Excerpt from a data file
* * *

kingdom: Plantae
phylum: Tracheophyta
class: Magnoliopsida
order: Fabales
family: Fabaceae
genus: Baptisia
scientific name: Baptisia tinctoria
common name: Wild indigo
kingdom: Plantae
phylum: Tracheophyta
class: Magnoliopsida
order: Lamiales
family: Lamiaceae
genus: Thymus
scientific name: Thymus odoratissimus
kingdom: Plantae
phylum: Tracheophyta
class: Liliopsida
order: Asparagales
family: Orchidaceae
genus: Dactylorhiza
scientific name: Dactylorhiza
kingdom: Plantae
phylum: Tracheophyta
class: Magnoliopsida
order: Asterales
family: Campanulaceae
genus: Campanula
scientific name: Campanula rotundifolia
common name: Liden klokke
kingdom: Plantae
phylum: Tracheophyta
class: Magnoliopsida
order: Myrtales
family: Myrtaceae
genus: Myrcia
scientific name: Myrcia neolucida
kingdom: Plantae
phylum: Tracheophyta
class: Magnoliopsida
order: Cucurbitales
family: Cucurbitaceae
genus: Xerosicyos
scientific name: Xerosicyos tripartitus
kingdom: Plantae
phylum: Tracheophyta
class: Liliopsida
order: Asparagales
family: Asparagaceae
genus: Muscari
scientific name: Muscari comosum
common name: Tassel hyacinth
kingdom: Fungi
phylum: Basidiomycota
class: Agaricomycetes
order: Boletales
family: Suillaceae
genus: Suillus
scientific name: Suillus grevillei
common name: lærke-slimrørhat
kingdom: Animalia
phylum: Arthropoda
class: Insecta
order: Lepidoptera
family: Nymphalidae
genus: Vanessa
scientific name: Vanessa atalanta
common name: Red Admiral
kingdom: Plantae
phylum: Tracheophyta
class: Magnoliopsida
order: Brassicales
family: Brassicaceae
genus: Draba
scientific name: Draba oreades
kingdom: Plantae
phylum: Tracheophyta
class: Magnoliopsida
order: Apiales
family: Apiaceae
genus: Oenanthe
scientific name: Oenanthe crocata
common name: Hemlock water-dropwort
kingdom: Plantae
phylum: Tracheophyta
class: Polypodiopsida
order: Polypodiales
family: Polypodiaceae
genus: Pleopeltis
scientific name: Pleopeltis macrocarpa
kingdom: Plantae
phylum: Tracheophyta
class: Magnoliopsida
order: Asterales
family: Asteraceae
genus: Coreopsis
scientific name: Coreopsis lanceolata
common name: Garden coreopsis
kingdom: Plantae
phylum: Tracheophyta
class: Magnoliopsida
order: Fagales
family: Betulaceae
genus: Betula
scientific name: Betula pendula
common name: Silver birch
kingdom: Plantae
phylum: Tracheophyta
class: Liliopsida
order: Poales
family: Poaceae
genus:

* * *

#### TASK BRIEF
Convert every line of the material above into a JSON list of strings, with one string per line and any blank lines omitted.

#### SOLUTION
[
  "kingdom: Plantae",
  "phylum: Tracheophyta",
  "class: Magnoliopsida",
  "order: Fabales",
  "family: Fabaceae",
  "genus: Baptisia",
  "scientific name: Baptisia tinctoria",
  "common name: Wild indigo",
  "kingdom: Plantae",
  "phylum: Tracheophyta",
  "class: Magnoliopsida",
  "order: Lamiales",
  "family: Lamiaceae",
  "genus: Thymus",
  "scientific name: Thymus odoratissimus",
  "kingdom: Plantae",
  "phylum: Tracheophyta",
  "class: Liliopsida",
  "order: Asparagales",
  "family: Orchidaceae",
  "genus: Dactylorhiza",
  "scientific name: Dactylorhiza",
  "kingdom: Plantae",
  "phylum: Tracheophyta",
  "class: Magnoliopsida",
  "order: Asterales",
  "family: Campanulaceae",
  "genus: Campanula",
  "scientific name: Campanula rotundifolia",
  "common name: Liden klokke",
  "kingdom: Plantae",
  "phylum: Tracheophyta",
  "class: Magnoliopsida",
  "order: Myrtales",
  "family: Myrtaceae",
  "genus: Myrcia",
  "scientific name: Myrcia neolucida",
  "kingdom: Plantae",
  "phylum: Tracheophyta",
  "class: Magnoliopsida",
  "order: Cucurbitales",
  "family: Cucurbitaceae",
  "genus: Xerosicyos",
  "scientific name: Xerosicyos tripartitus",
  "kingdom: Plantae",
  "phylum: Tracheophyta",
  "class: Liliopsida",
  "order: Asparagales",
  "family: Asparagaceae",
  "genus: Muscari",
  "scientific name: Muscari comosum",
  "common name: Tassel hyacinth",
  "kingdom: Fungi",
  "phylum: Basidiomycota",
  "class: Agaricomycetes",
  "order: Boletales",
  "family: Suillaceae",
  "genus: Suillus",
  "scientific name: Suillus grevillei",
  "common name: lærke-slimrørhat",
  "kingdom: Animalia",
  "phylum: Arthropoda",
  "class: Insecta",
  "order: Lepidoptera",
  "family: Nymphalidae",
  "genus: Vanessa",
  "scientific name: Vanessa atalanta",
  "common name: Red Admiral",
  "kingdom: Plantae",
  "phylum: Tracheophyta",
  "class: Magnoliopsida",
  "order: Brassicales",
  "family: Brassicaceae",
  "genus: Draba",
  "scientific name: Draba oreades",
  "kingdom: Plantae",
  "phylum: Tracheophyta",
  "class: Magnoliopsida",
  "order: Apiales",
  "family: Apiaceae",
  "genus: Oenanthe",
  "scientific name: Oenanthe crocata",
  "common name: Hemlock water-dropwort",
  "kingdom: Plantae",
  "phylum: Tracheophyta",
  "class: Polypodiopsida",
  "order: Polypodiales",
  "family: Polypodiaceae",
  "genus: Pleopeltis",
  "scientific name: Pleopeltis macrocarpa",
  "kingdom: Plantae",
  "phylum: Tracheophyta",
  "class: Magnoliopsida",
  "order: Asterales",
  "family: Asteraceae",
  "genus: Coreopsis",
  "scientific name: Coreopsis lanceolata",
  "common name: Garden coreopsis",
  "kingdom: Plantae",
  "phylum: Tracheophyta",
  "class: Magnoliopsida",
  "order: Fagales",
  "family: Betulaceae",
  "genus: Betula",
  "scientific name: Betula pendula",
  "common name: Silver birch",
  "kingdom: Plantae",
  "phylum: Tracheophyta",
  "class: Liliopsida",
  "order: Poales",
  "family: Poaceae",
  "genus:"
]